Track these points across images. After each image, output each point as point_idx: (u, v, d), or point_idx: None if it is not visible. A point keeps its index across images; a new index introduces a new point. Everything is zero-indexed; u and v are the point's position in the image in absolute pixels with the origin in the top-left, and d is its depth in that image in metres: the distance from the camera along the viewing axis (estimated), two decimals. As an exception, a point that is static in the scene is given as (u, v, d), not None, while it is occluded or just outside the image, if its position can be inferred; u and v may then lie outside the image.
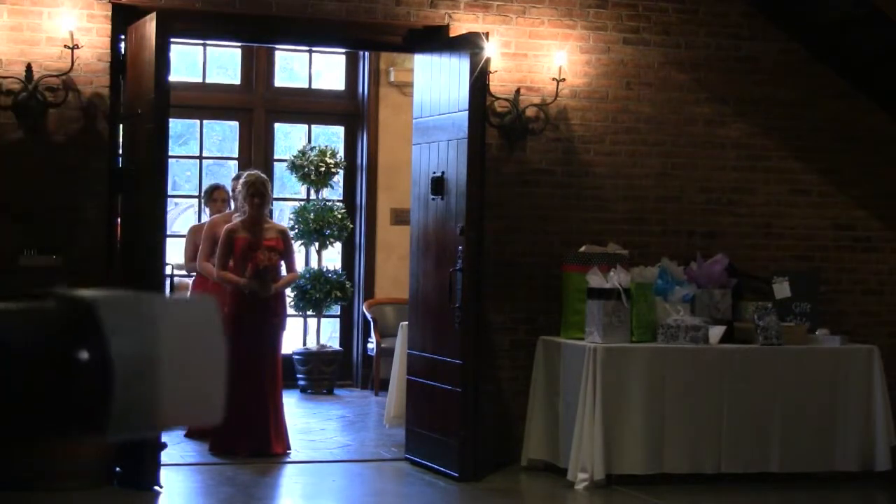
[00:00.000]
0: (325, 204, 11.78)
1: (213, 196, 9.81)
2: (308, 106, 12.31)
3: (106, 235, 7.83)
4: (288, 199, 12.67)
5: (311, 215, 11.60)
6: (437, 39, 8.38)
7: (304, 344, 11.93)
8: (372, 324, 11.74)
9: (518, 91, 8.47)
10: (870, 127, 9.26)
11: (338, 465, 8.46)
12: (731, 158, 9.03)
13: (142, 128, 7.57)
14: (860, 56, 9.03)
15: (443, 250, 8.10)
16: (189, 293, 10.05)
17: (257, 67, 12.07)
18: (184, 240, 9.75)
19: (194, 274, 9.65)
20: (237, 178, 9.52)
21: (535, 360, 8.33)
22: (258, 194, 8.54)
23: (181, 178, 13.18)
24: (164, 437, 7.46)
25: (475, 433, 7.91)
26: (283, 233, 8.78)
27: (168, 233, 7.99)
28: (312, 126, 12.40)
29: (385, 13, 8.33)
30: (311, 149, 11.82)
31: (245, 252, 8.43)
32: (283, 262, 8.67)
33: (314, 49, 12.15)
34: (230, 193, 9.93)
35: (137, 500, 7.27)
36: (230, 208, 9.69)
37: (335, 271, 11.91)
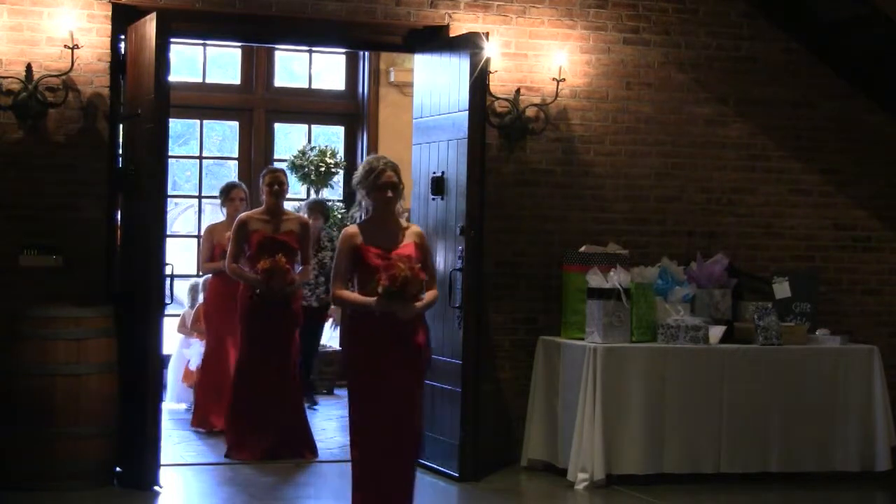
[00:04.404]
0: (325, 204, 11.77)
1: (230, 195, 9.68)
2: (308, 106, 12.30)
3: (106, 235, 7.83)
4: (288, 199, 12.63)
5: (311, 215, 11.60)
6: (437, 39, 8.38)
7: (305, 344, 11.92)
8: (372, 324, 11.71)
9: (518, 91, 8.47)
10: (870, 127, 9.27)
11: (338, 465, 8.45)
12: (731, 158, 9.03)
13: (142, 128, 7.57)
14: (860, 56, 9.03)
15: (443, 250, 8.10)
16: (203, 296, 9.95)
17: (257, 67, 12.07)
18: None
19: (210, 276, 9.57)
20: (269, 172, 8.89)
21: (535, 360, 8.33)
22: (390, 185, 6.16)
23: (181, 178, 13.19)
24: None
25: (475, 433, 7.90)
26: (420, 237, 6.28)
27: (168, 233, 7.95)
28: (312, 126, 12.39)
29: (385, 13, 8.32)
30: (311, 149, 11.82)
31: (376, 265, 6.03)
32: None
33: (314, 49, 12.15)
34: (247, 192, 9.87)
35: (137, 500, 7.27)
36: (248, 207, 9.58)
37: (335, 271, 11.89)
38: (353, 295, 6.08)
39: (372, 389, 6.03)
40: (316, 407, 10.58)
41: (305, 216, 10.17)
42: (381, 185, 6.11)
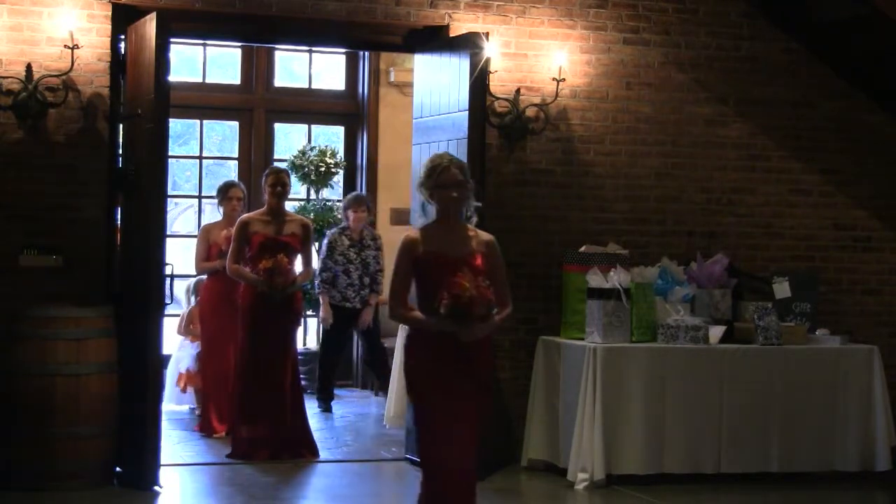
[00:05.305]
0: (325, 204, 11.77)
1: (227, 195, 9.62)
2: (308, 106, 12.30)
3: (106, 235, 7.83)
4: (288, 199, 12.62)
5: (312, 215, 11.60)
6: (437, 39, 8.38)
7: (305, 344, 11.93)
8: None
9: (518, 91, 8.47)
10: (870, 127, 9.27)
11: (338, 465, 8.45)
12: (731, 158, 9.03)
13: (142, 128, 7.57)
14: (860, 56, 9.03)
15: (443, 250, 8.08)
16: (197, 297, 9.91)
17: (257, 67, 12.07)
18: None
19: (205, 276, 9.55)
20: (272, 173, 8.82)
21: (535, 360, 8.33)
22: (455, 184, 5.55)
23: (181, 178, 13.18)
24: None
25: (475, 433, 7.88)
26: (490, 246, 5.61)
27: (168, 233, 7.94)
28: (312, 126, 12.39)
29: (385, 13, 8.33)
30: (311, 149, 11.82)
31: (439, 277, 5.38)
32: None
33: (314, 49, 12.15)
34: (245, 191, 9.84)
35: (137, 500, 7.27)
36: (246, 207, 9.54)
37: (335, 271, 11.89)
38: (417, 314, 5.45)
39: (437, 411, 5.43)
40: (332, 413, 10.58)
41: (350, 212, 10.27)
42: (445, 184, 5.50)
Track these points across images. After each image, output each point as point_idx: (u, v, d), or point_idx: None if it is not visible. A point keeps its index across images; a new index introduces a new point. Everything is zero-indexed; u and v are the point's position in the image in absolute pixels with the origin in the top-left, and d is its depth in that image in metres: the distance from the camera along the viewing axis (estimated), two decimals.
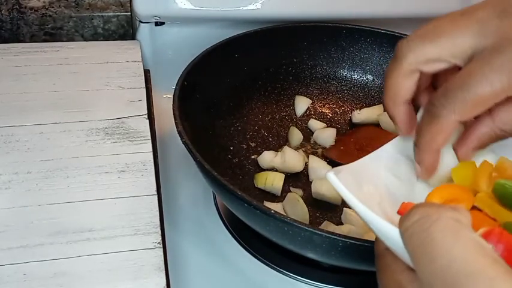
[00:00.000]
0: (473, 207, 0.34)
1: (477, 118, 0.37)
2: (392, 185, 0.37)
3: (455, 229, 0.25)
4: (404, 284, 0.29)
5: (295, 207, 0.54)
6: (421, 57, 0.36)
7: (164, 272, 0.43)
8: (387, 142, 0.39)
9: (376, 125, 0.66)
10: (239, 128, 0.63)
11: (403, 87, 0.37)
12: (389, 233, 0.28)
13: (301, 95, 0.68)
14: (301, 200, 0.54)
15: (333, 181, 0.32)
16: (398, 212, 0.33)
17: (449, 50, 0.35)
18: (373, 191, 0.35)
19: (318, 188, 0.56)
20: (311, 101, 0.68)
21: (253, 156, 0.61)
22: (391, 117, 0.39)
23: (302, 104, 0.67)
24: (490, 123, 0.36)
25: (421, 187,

...

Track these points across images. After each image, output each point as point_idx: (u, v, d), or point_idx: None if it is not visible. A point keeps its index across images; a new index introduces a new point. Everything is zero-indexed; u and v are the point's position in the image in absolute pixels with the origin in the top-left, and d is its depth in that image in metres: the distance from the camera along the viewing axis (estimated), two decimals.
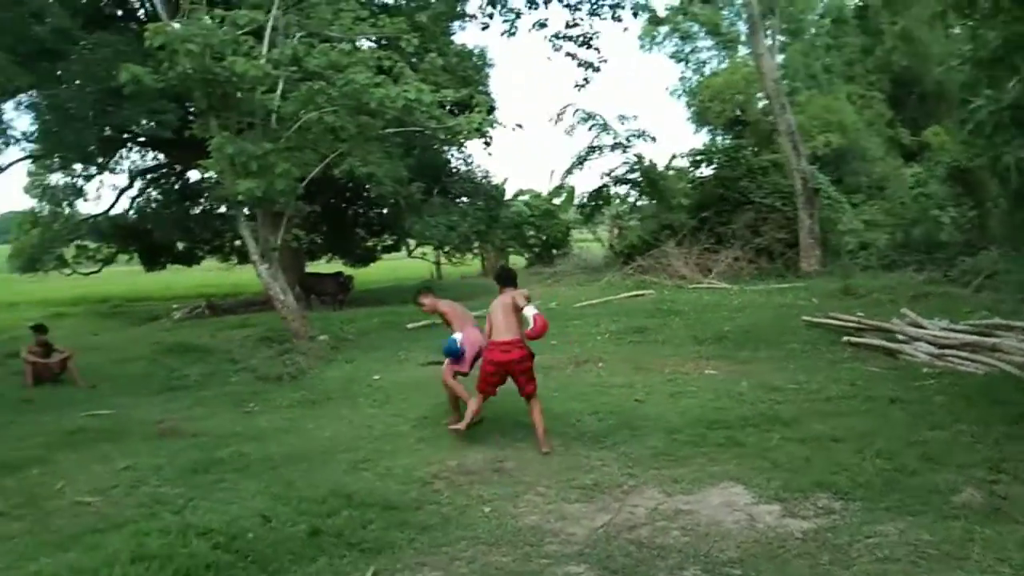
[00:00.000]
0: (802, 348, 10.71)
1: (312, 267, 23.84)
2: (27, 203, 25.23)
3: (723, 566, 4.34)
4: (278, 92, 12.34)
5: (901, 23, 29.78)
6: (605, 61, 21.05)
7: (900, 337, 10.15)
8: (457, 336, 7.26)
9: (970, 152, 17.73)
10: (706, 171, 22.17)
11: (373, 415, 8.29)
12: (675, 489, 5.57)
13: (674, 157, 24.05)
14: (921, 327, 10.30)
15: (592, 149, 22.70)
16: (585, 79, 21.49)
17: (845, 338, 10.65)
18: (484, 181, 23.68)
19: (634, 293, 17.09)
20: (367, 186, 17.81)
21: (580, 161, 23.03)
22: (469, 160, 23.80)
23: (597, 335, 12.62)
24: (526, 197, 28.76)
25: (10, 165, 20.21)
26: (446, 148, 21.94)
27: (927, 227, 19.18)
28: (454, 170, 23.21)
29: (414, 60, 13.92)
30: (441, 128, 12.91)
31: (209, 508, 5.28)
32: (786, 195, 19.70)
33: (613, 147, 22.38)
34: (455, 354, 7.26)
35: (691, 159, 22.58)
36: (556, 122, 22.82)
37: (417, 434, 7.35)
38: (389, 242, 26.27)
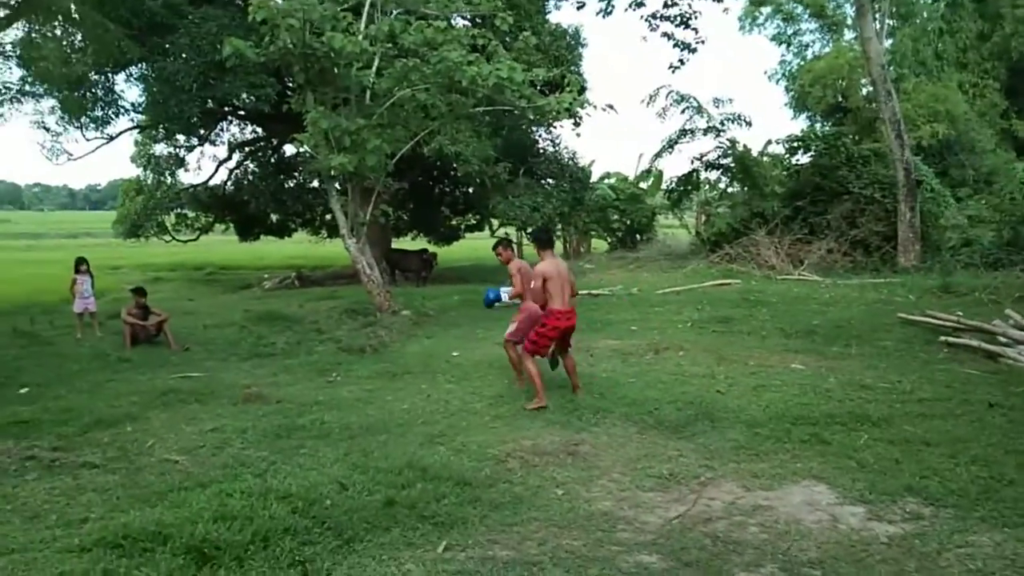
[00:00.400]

Your objective -
Reproduce the listing above exactly from the line containing "13: (674, 157, 24.05)" up to and including the line containing "[00:00.400]", omitting any images and everything outside those lines.

Expected answer -
13: (674, 157, 24.05)
14: (921, 327, 10.30)
15: (592, 149, 22.70)
16: (585, 79, 21.49)
17: (845, 338, 10.65)
18: (484, 181, 23.68)
19: (634, 293, 17.09)
20: (367, 186, 17.81)
21: (580, 161, 23.03)
22: (469, 160, 23.80)
23: (597, 335, 12.62)
24: (526, 197, 28.76)
25: (10, 165, 20.21)
26: (446, 148, 21.94)
27: (927, 227, 19.18)
28: (454, 170, 23.21)
29: (414, 60, 13.92)
30: (441, 128, 12.91)
31: (209, 508, 5.28)
32: (786, 195, 19.70)
33: (613, 147, 22.38)
34: (455, 354, 7.26)
35: (691, 159, 22.58)
36: (556, 122, 22.82)
37: (417, 434, 7.35)
38: (389, 242, 26.27)
[00:00.400]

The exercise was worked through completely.